1. В среде GoogleColab создали блокнот(notebook.ipynb).
import os
os.chdir('/content/drive/MyDrive/Colab Notebooks')
- импорт модулей
import numpy as np
import lab02_lib as lib
2. Генерация датасета
data=lib.datagen(1,1,1000,2)
- Вывод данных и размерности
print('Исходные данные:')
print(data)
print('Размерность данных:')
print(data.shape)
Исходные данные:
[[1.13623025 1.07517135]
[1.03093312 1.06813773]
[0.97208689 1.0748715 ]
... [1.19215258 0.990978 ]
[0.95942384 0.94390713]
[1.04279375 1.03934433]]
Размерность данных:
(1000, 2)
3. Создание и обучение автокодировщика AE1
patience= 10
ae1_trained, IRE1, IREth1= lib.create_fit_save_ae(data,'out/AE1.h5','out/AE1_ire_th.txt', 50, True, patience)

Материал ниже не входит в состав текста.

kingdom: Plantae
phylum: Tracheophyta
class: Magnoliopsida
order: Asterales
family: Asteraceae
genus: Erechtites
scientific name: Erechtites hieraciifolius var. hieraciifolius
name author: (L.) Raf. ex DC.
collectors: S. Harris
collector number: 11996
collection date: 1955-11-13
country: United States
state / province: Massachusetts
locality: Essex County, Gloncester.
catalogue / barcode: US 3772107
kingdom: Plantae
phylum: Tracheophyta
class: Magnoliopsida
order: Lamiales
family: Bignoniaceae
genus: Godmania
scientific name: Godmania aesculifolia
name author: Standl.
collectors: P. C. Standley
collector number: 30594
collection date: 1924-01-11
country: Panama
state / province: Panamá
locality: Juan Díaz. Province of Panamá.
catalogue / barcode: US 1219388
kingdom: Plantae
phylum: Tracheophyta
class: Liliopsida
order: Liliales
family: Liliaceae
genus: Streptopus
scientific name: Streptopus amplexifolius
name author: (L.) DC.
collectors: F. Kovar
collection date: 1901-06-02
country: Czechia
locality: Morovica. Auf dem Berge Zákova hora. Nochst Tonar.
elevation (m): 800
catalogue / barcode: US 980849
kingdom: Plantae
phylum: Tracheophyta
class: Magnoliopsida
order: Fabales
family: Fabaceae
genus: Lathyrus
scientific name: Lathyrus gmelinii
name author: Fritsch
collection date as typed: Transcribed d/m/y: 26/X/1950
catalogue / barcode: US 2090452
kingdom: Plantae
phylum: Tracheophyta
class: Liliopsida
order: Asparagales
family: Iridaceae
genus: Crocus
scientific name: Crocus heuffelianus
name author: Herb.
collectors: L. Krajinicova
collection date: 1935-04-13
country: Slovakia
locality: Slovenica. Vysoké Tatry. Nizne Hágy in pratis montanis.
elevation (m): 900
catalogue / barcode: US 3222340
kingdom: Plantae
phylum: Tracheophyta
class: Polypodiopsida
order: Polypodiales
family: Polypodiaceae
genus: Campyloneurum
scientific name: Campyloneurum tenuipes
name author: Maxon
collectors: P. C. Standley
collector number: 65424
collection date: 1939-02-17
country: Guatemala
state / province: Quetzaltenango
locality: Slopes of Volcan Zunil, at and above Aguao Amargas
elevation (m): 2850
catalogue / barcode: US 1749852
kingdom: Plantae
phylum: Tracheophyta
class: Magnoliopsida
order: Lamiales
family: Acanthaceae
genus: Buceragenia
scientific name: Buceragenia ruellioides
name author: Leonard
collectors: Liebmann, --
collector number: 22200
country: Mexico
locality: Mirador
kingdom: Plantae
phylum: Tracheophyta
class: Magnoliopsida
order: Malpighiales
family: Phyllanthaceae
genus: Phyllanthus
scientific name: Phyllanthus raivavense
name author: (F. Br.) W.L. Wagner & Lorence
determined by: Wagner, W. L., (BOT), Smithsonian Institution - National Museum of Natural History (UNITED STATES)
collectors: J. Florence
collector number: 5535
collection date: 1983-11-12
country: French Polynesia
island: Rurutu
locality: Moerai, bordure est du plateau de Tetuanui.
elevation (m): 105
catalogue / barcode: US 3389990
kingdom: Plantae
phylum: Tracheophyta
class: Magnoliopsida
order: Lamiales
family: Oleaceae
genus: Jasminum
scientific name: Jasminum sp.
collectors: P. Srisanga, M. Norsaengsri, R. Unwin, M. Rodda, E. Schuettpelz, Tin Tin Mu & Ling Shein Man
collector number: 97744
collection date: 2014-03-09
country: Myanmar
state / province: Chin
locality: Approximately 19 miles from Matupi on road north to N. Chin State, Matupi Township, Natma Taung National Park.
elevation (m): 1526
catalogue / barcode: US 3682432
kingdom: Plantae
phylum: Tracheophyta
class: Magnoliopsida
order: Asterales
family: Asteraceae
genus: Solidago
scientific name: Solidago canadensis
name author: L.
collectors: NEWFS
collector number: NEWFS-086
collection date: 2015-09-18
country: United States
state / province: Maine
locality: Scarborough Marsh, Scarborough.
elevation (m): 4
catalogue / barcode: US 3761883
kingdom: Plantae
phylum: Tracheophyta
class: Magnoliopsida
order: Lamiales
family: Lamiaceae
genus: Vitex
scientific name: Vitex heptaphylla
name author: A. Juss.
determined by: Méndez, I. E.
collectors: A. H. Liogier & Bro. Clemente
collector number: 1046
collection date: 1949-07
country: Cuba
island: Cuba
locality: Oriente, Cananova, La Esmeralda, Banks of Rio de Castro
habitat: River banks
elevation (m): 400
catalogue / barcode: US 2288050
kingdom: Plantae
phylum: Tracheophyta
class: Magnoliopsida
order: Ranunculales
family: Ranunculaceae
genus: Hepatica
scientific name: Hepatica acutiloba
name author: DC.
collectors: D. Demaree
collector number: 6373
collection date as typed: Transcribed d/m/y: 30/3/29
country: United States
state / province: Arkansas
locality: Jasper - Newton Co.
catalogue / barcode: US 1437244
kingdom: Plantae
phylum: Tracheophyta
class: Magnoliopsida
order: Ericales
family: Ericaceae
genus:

Задать архитектуру автокодировщиков или использовать архитектуру по умолчанию? (1/2): 1
Задайте количество скрытых слоёв (нечетное число) : 3
Задайте архитектуру скрытых слоёв автокодировщика, например, в виде 3 1 3 : 3 1 3
Epoch 1/50
1/1 ━━━━━━━━━━━━━━━━━━━━ 1s 1s/step - loss: 1.7463
Epoch 2/50
1/1 ━━━━━━━━━━━━━━━━━━━━ 0s 32ms/step - loss: 1.7342
...
Epoch 49/50
1/1 ━━━━━━━━━━━━━━━━━━━━ 0s 51ms/step - loss: 1.2118
Epoch 50/50
1/1 ━━━━━━━━━━━━━━━━━━━━ 0s 50ms/step - loss: 1.2019
4. Построение графика ошибки реконструкции обучающей выборки. Вывод порога ошибки реконструкции – порога обнаружения аномалий.
patience= 10
ae1_trained, IRE1, IREth1= lib.create_fit_save_ae(data,'out/AE1.h5','out/AE1_ire_th.txt', 50, True, patience)
print("Порог ошибки реконструкции = ",IREth1)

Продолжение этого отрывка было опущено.